If you only want to get one word, you can try the following code:

str_text = "rdfs:label         \"Henry Dunant\"@de , \"Henry Dunant\"@en , \"Henri Dunant\"@fr ;"
splitted_text = str_text.split("\"")
word = ""
for ind, fragment in enumerate(splitted_text):
    if fragment[:3]=="@en":
        word=splitted_text[ind-1]
print(word)

Result:

Henry Dunant
David Duran
  • 1,786
  • 1
  • 25
  • 36
0

I would suggest you to read the text file and then split it using (',') into a list. you can use loops to iterate through the elements

make another list to hold the new extracted elements.

extracted= []
for rawstring in list:
    for character in rawstring:
        if character == 'firstmarker':
            index1 = rawstring.index(character)
        elif character == 'secondmarker':
            index2 = rawstring.index(character) 
    extracted.append(rawstring[index1+1:index2])

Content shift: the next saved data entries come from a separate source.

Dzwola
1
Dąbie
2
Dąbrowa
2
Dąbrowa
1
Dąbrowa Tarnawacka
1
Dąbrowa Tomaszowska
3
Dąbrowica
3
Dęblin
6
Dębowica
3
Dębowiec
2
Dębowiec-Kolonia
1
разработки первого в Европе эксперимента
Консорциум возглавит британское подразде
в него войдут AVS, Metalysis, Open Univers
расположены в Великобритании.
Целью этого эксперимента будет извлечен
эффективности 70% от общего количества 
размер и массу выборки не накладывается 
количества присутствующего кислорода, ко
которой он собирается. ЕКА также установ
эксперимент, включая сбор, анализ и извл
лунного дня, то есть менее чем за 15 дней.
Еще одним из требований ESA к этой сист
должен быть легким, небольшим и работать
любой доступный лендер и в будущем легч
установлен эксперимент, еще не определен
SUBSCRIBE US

You will now have everything in extracted list put your two markers instead of 'firstmarker' and 'secondmarker'

0

I implemented it in the simplest way :

string = '*rdfs:label         \"Henry Dunant\"@de , \"Henry Dunant\"@en , \"Henri Dunant\"@fr ;*'
res = string.split('\"')
for i in range(len(res)) :
    if res[i] == '@en , ':
        print(res[i-1])
mo1ein
  • 535
  • 4
  • 18